Я думаю, что мы сможем участвовать в подобных проектах и дальше. Проблема только в том, что, если не будет режима СРП, инвесторам, которые готовы вкладывать деньги в подобные проекты, необходимо будет ясно представлять, какой налоговый режим сможет его заменить.

Правительству необходимо тщательно прописать условия, которые не будут меняться. Налоговый режим не должен меняться каждые 3–4 года только потому, что меняются цены на нефть. Компаниям необходима стабильность. Кроме того, в случае разногласий стороны должны четко знать, где и каким образом они решаются. Основные инвестиции в разработку новых ресурсов [в России] были сделаны на Сахалине и только благодаря режиму СРП. Можно найти и другие формы сотрудничества, но правительству будет необходимо создать похожую систему для привлечения инвестиций. Пока что системы, которая могла бы заменить СРП, не существует.

Мы до сих пор обладаем правами на “Сахалин-3”

– ExxonMobil в 1993 г. выиграла конкурс на право разведки блоков проекта “Сахалин-3”, однако правительство заявляет, что вскоре будет проведен новый аукцион, а это автоматически отменяет вашу победу. Вы собираетесь попытать счастья еще раз?

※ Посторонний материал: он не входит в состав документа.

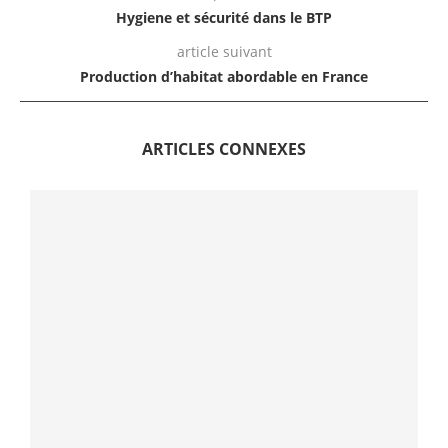
Hygiene et sécurité dans le BTP
article suivant
Production d’habitat abordable en France
ARTICLES CONNEXES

– Наша позиция очень проста: мы до сих пор обладаем правами на разведку этих блоков . Это долгая история, которая началась еще в 1993 г. На протяжении нескольких лет правительство подтверждало наши права, и мы вложили деньги в изучение и разведку – около $65 млн. Компания выполнила все условия и считает, что имеет права на эти участки. Мы понимаем, что многое изменилось, поэтому мы договариваемся с правительством об условиях , которые для него приемлемы, чтобы продолжить работы на этих участках. Мы ведь пока не знаем точных размеров запасов на месторождениях проекта “Сахалин-3”. Предстоит еще крупномасштабная разведочная работа.

Мы получили права на разведку при предыдущем правительстве, и я допускаю, что нынешнему правительству может не нравиться то, каким образом вели себя их предшественники. Но вопрос в том, собираются они уважать обязательства предыдущих правительств или нет. Потому что другие компании, которые договариваются с сегодняшним правительством, будут не уверены, что их будет исполнять последующее. И это очень важный вопрос.

– А каким образом вы будете отстаивать свои права на “Сахалин-3”?

– Мы продолжаем переговоры с правительством, и они пока не завершены. С их помощью мы отстаиваем наши права. Я думаю, что общая цель – разведка участков. Сначала надо определить, есть ли там запасы. И если они подтвердятся, то с нашими правами, опытом и учитывая успех “Сахалина-1” мы будем рады разрабатывать их с российскими партнерами.

– ExxonMobil готова к тому, чтобы просто иметь долю в проекте, а не быть его оператором?

– Мы бы хотели снова [как в проекте “Сахалин-1”] быть оператором, потому что у нас есть опыт и желание.